Egal ob über Beitragszahlungen oder über Steuermittel, die Frage der Generationengerechtigkeit wird lauter werden und in ihrer Intensität mit den Anforderungen an die soziale Pflegeversicherung steigen. Es bleibt wie es ist, immer weniger Einzahler haben die Lasten für immer mehr Empfänger zu stemmen.

Positiv wird sein, dass mit der Pflegereform 2021 der Anteil der Sozialhilfeempfänger deutlich zurück gehen wird.  Man geht von Entlastungen der Sozialhilfeträger von über 2 Milliarden Euro aus.  Die dazu kommenden Investitionskosten liegen, so wird erwartet, bei  weniger als einer Milliarde.

Potential für die Versorgung im häuslichen Umfeld bietet das Entlastungsbudget, das, wenn es vollständig gewährt wird, knappe 900€ pro Jahr mehr bringt. Die angedeutete bis zu 40% Anrechnung von Sachleistungen kann z.B. im PG3 wenn es so kommt wie erwartet und wenn die Bedingungen für Anbieter erfüllbar sind, 3.600/Jahr Mehreinnahmen bringen. Die 5% Pflegegeldanhebung braucht nicht berücksichtigt zu werden, sie wird nicht einmal den Mindestlohnanstieg abdecken.

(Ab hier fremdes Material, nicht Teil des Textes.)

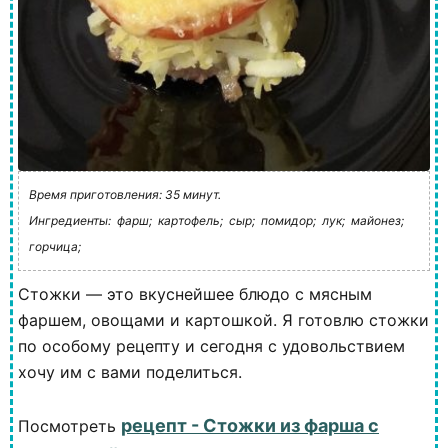
Время приготовления: 35 минут.
Ингредиенты:
фарш;
картофель;
сыр;
помидор;
лук;
майонез;
горчица;
Стожки — это вкуснейшее блюдо с мясным
фаршем, овощами и картошкой. Я готовлю стожки
по особому рецепту и сегодня с удовольствием
хочу им с вами поделиться.
рецепт - Стожки из фарша с
Посмотреть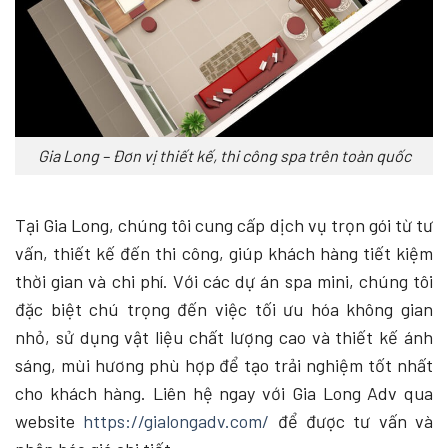
Gia Long – Đơn vị thiết kế, thi công spa trên toàn quốc
Tại Gia Long, chúng tôi cung cấp dịch vụ trọn gói từ tư
vấn, thiết kế đến thi công, giúp khách hàng tiết kiệm
thời gian và chi phí. Với các dự án spa mini, chúng tôi
đặc biệt chú trọng đến việc tối ưu hóa không gian
nhỏ, sử dụng vật liệu chất lượng cao và thiết kế ánh
sáng, mùi hương phù hợp để tạo trải nghiệm tốt nhất
cho khách hàng. Liên hệ ngay với Gia Long Adv qua
website
https://gialongadv.com/
để được tư vấn và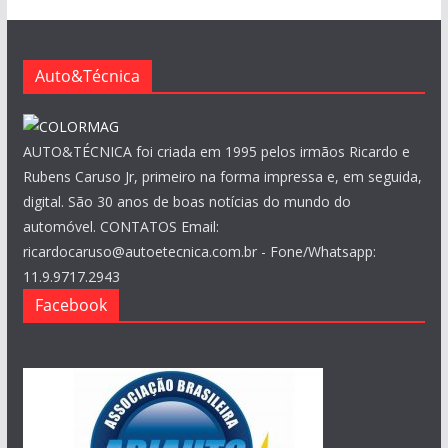
v
o
s
Auto&Técnica
AUTO&TÉCNICA foi criada em 1995 pelos irmãos Ricardo e
Rubens Caruso Jr, primeiro na forma impressa e, em seguida,
digital. São 30 anos de boas notícias do mundo do
automóvel. CONTATOS Email:
ricardocaruso@autoetecnica.com.br - Fone/Whatsapp:
11.9.9717.2943
Facebook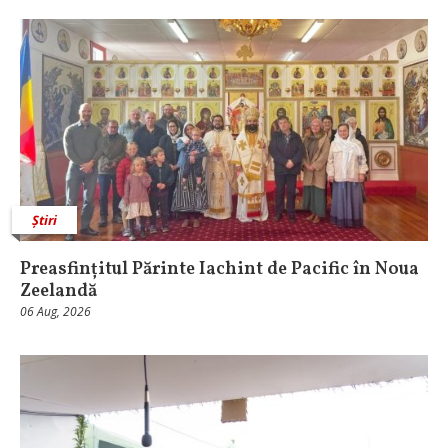
Știri
Preasfințitul Părinte Iachint de Pacific în Noua
Zeelandă
06 Aug, 2026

Damit kein falscher Eindruck entsteht, Pflegereform finde ich grundsätzlich gut, zu viele Fragen sind aber noch ungeklärt um eine Beurteilung abschließend abgegeben zu können. Verfestigt hat sich bei mir aber der Eindruck, dass die Finanzierung einem Pulverfass gleicht und erneut der Relevanz der Pflege im häuslichen Umfeld nicht annähernd Rechnung getragen wird. Und da kommt abschließend die Frage bei mir auf, ist der ambulante Bereich der Pflege und Betreuung überhaupt bei der Ausarbeitung dieser Reform vertreten gewesen? Wer vertritt die Interessen dieser wichtigen Branche?